Rien ne fut plus beau que les vastes trottoirs.
On ne le sait plus parce qu’on ne peut pas les voir, à cause des motos qui les recouvrent. On n’y croit plus. On a perdu la foi. On éprouve même, parfois, une sorte de vertige, et même d’orgueil, de vaniteux plaisir, à se sentir ainsi entouré de tant de Cadillac, de Rolls, de Bentley, de 2 CV, de voitures peintes en mur de briques et d’autos du siècle passé.
On se croirait dans un musée roulant. On avance très longtemps au milieu du trottoir, du moins de l’endroit où on pense qu’il se trouve, et à sa gauche on a des autos en bataille, et à sa droite aussi, des murs impénétrables, et au milieu, en face de soi, on a des autos en colonne, une seule de front (il n’y a pas de place pour deux), qui vous arrivent dessus, lentement (elles ne vous poussent que petit à petit par le pare-choc, doucement, doucement), et d’autres fois c’est par derrière.

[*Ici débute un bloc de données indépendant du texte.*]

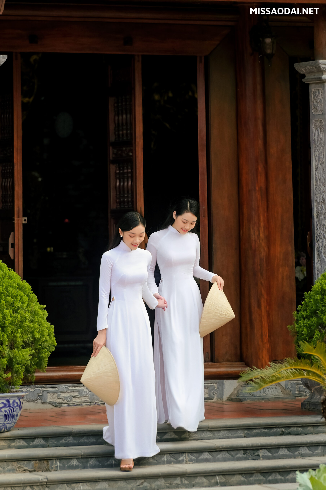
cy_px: 245
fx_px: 2721
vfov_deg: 10.3
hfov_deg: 6.9
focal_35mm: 200
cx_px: 163
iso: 125
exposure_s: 1/400
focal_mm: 200
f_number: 4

Les unes vous font reculer, les autres avancer. Et alors on ne sait plus où aller. On est perdu parmi les autos, comme le gardien au milieu de la manade.
(…)
Et alors c’est tellement grandiose et pareil aux grands troupeaux de bœufs qui courent en Amérique du Sud, pareil au Niagara, pareil à l’Amazone, qu’on est saisi d’une grande exaltation. On éprouve le vertige des masses, le mal de mer, et la fièvre du siècle.